I've just been reading John Drakakis's reply to Pat Buckridge, and I wonder if
part of the problem is the ambiguity of the category "character." I take
character simply as a literary category, i.e., a human construction. Daisy,
Gatsby, Nick, Jordan, and Tom are characters in a certain novel. I like Wallace
Martin's comments in RECENT THEORIES OF NARRATIVE (Cornell, 1986), esp. 122.
 
But would it be helpful to use Manfred Pfister's "fictional figure" (modified
to "dramatic figure") (THEORY AND ANALYSIS OF DRAMA, Cambridge, 1988)? Pfister
briefly discusses "the relationship between actor and figure" (23).
 
If those of us who are interested in contesting this ground could agree on a
fairly neutral word or term (cf.
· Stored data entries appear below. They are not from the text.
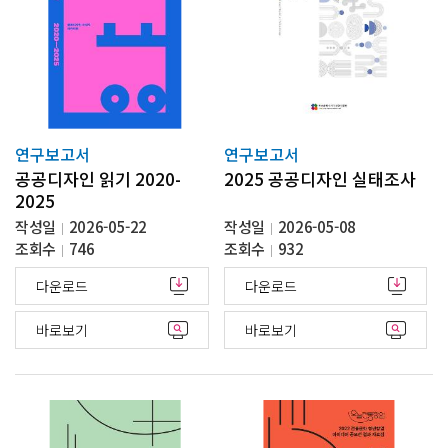
연구보고서
연구보고서
공공디자인 읽기 2020-
2025 공공디자인 실태조사
2025
작성일
2026-05-22
작성일
2026-05-08
조회수
746
조회수
932
다운로드
다운로드
바로보기
바로보기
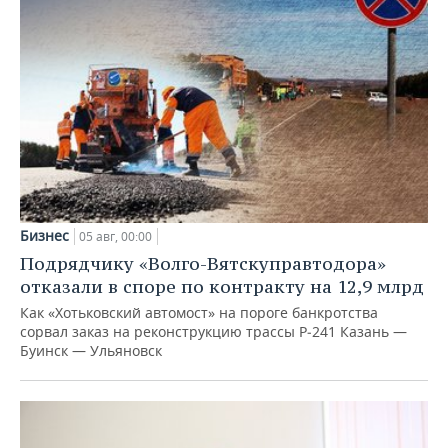
Бизнес
05 авг, 00:00
Подрядчику «Волго-Вятскуправтодора»
отказали в споре по контракту на 12,9 млрд
Как «Хотьковский автомост» на пороге банкротства
сорвал заказ на реконструкцию трассы Р‑241 Казань —
Буинск — Ульяновск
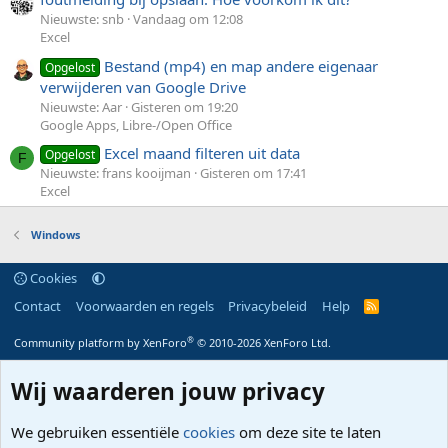
Nieuwste: snb
Vandaag om 12:08
Excel
Bestand (mp4) en map andere eigenaar
Opgelost
verwijderen van Google Drive
Nieuwste: Aar
Gisteren om 19:20
Google Apps, Libre-/Open Office
Excel maand filteren uit data
Opgelost
F
Nieuwste: frans kooijman
Gisteren om 17:41
Excel
Windows
Cookies
Contact
Voorwaarden en regels
Privacybeleid
Help
R
S
S
®
Community platform by XenForo
© 2010-2026 XenForo Ltd.
Wij waarderen jouw privacy
We gebruiken essentiële
cookies
om deze site te laten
Fran Teague's "roles"), perhaps we may better
understand what we are fighting about.
 
I suggest it would be helpful to begin with a text, an early seventeenth
century text: John Manningham's description of part of TWELFTH NIGHT: "A GOOD
PRATICE IN IT TO MAKE THE STEWARD BELEEUE HIS LADY WIDDOWE WAS IN lOUE WTH HIM
BY COUNTERFAYTING A LETTR/AS FROM HIS LADY IN GENERALL TEARMES/ TELLING HIM
WHAT SHEE LIKED BEST IN HIM / AND PRESCRIBING HIS GESTURE IN SMILING HIS
APPARRAILE / &c/. AND THEN WHEN HE CAME TO PRACTISE MAKING HIM BELEEUE THEY
TOOKE HIM TO BE MAD/:/" (Arden Edition, xxvi). (I do not vouch for my
transcription.)
 
To my ear, Manningham seems to be describing the actions of real humans, not
emblematic figures, and yet he is describing the actions of dramatic figures. I
would argue from this text that some early modern auditors did NOT interpret
contemporary dramatic figures emblematically.
 
Can I ask John Drakakis for his response to Manningham's account?